Looks like an amazing trips and such a variety of herps! Thanks alot for sharing.


----------



## Gecko75 (Jan 24, 2010)

Thanks Jay.


----------



## eipper (Jan 25, 2010)

C pannosus

Cheers,
Scott


----------



## Gecko75 (Jan 25, 2010)

Scott which one is C pannosus? the cray? thanks.


----------



## eipper (Jan 25, 2010)

the cryptoblepharus is pannosus

the cray is a Euastecus Adsell would know the species

Cheers,
scott


----------



## Gecko75 (Jan 25, 2010)

Thanks Scott for skink ID and cray ID.


----------



## JasonL (Jan 25, 2010)

It's E. suttoni


----------



## Gecko75 (Jan 25, 2010)

so cray is E. suttoni? are the red ones and the blue ones that are found down here on mid north coast the same species? I have no idea when it comes to things like them. the cray was strange cause it was the middle of the day and I said something to my brother about crays biting our toes in the murky water then we looked over and saw the red thing walking along, I am glad I didn't end up with one of them latched onto my toes.


----------



## JasonL (Jan 25, 2010)

This is easier....
Crayfish List


----------



## Gecko75 (Jan 25, 2010)

thanks Jason, checking out the link now, didn't know there were so many species, suppose its the same as herps.


----------



## moosenoose (Jan 25, 2010)

I must say I've really enjoyed a few threads today, and yours is one of them! Thanks


----------



## JasonL (Jan 25, 2010)

Gecko75 said:


> thanks Jason, checking out the link now, didn't know there were so many species, suppose its the same as herps.
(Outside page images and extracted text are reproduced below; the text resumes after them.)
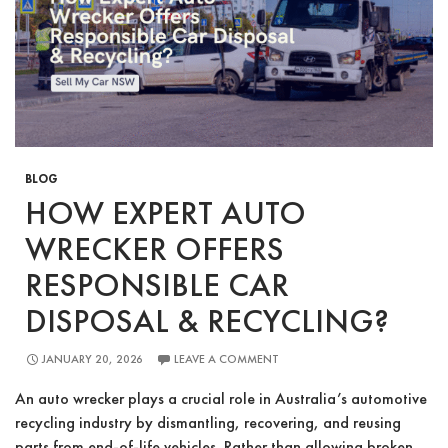
Old
Car
in
Sydney
BLOG
HOW EXPERT AUTO
WRECKER OFFERS
RESPONSIBLE CAR
DISPOSAL & RECYCLING?
JANUARY 20, 2026
LEAVE A COMMENT
An auto wrecker plays a crucial role in Australia’s automotive
recycling industry by dismantling, recovering, and reusing
parts from end-of-life vehicles. Rather than allowing broken,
lol, and just like reptiles they have split them all up, just noticed now that suttoni is now refined to one creek and sulcatus? is the one covering Inland Northern NSW and Southern Qld.... hard to keep up eh?


----------



## Acrochordus (Jan 25, 2010)

What about the two Crayfish that me and you found Gecko75, Haha and your driving.
Thanks Tim.


----------



## Gecko75 (Jan 25, 2010)

thankyou moosenoose, glad you enjoyed it, herping threads are always my favourite threads, even if the herper nly managed to find a few little skinks, there always good to look at and have a read of. Jason, the cray was found in bald rock creek does that mean its still suttoni, lol yer that was fun tim, lucky I didn't run the big one over I thought it was a green tree frog when I saw it from the car, looked very strange. as for that one we found, I would have no idea, I guess it would be one that is found on mid north coast somewhere.


----------